§ Problem description
Although the listing contains pictures, reproduce only its text, exactly as written.

§ Data records
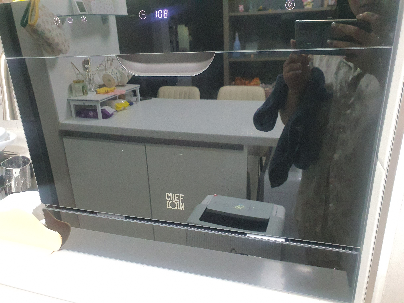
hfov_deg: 67.3
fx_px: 303
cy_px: 152
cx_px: 202
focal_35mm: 26
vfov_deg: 53.1
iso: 640
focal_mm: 4.3
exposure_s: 1/40
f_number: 2.4
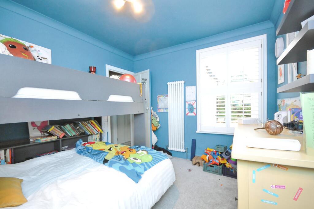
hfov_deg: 100.4
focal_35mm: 15
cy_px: 104
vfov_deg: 77.2
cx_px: 157
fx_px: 131
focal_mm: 10
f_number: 7.1
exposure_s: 1/60
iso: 2200
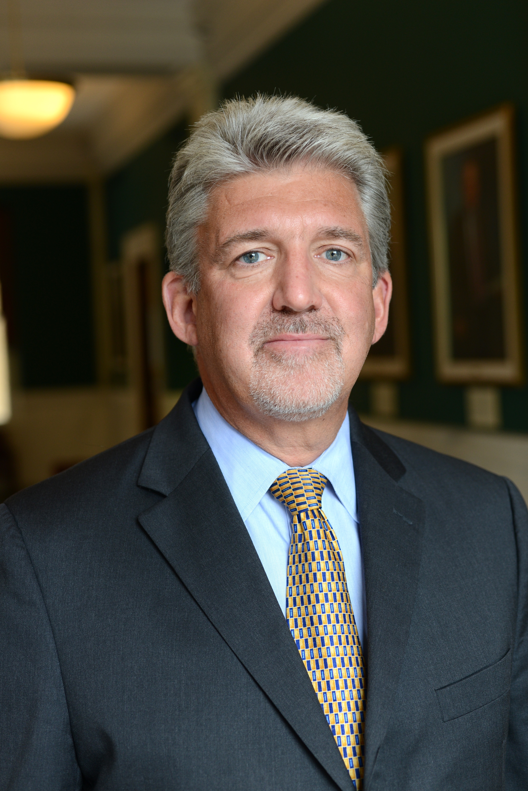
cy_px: 396
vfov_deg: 33.4
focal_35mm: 60
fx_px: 1319
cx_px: 264
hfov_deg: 22.6
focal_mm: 60
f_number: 4.5
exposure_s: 1/160
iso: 500
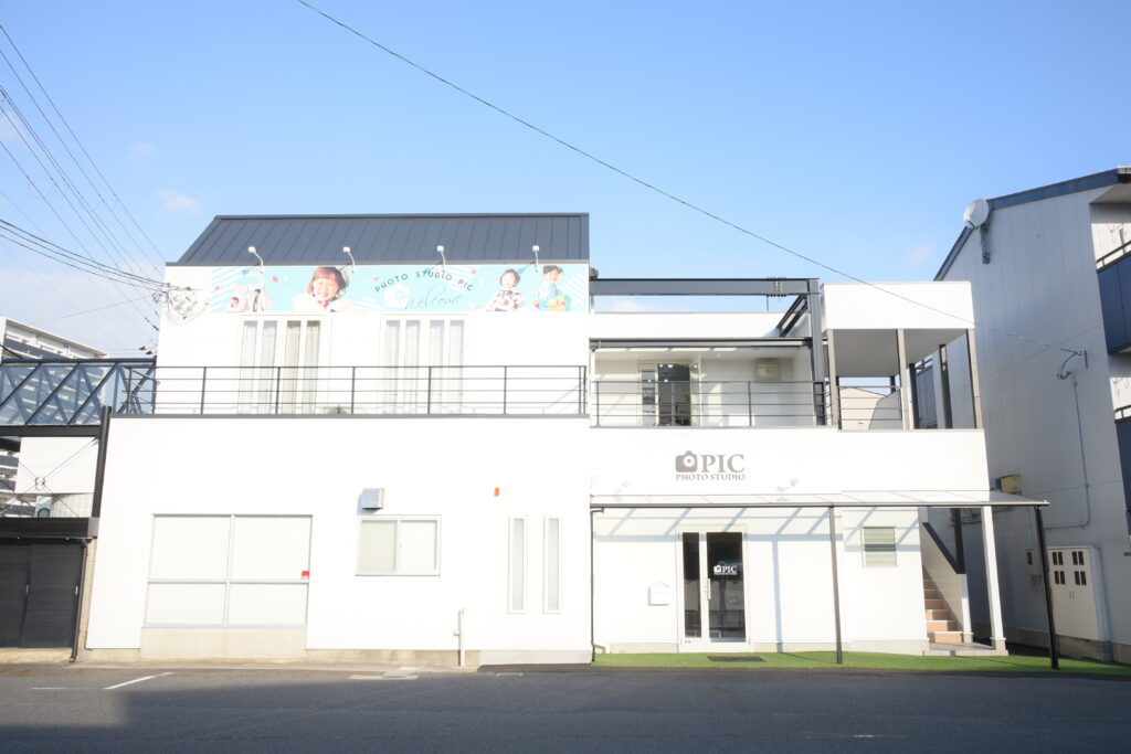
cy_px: 377
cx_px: 566
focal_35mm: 30
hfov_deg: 61.9
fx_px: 943
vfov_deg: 43.6
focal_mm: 30
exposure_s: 1/160
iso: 500
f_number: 14
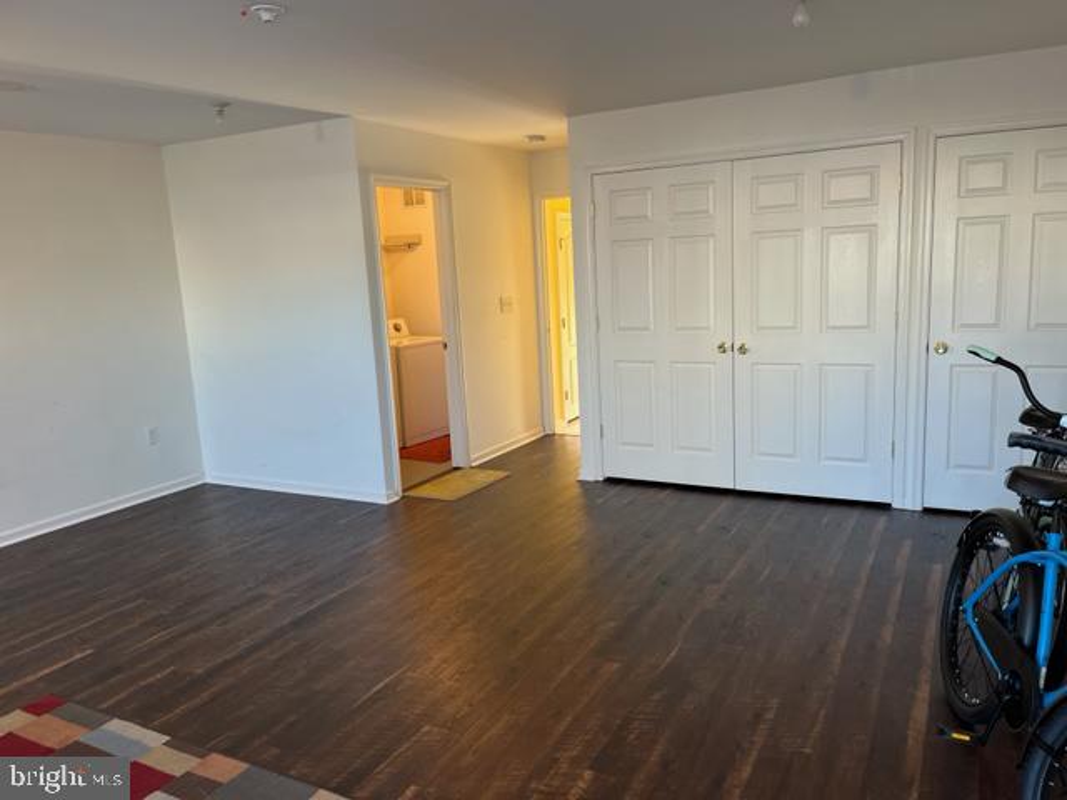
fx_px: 801
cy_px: 400
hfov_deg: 67.3
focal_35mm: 26
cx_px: 534
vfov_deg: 53.1
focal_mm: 5.1
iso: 80
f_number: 1.6
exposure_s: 1/60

§ Answer below
hfov_deg: 67.3
fx_px: 303
cy_px: 152
cx_px: 202
focal_35mm: 26
vfov_deg: 53.1
iso: 640
focal_mm: 4.3
exposure_s: 1/40
f_number: 2.4
hfov_deg: 100.4
focal_35mm: 15
cy_px: 104
vfov_deg: 77.2
cx_px: 157
fx_px: 131
focal_mm: 10
f_number: 7.1
exposure_s: 1/60
iso: 2200
cy_px: 396
vfov_deg: 33.4
focal_35mm: 60
fx_px: 1319
cx_px: 264
hfov_deg: 22.6
focal_mm: 60
f_number: 4.5
exposure_s: 1/160
iso: 500
cy_px: 377
cx_px: 566
focal_35mm: 30
hfov_deg: 61.9
fx_px: 943
vfov_deg: 43.6
focal_mm: 30
exposure_s: 1/160
iso: 500
f_number: 14
fx_px: 801
cy_px: 400
hfov_deg: 67.3
focal_35mm: 26
cx_px: 534
vfov_deg: 53.1
focal_mm: 5.1
iso: 80
f_number: 1.6
exposure_s: 1/60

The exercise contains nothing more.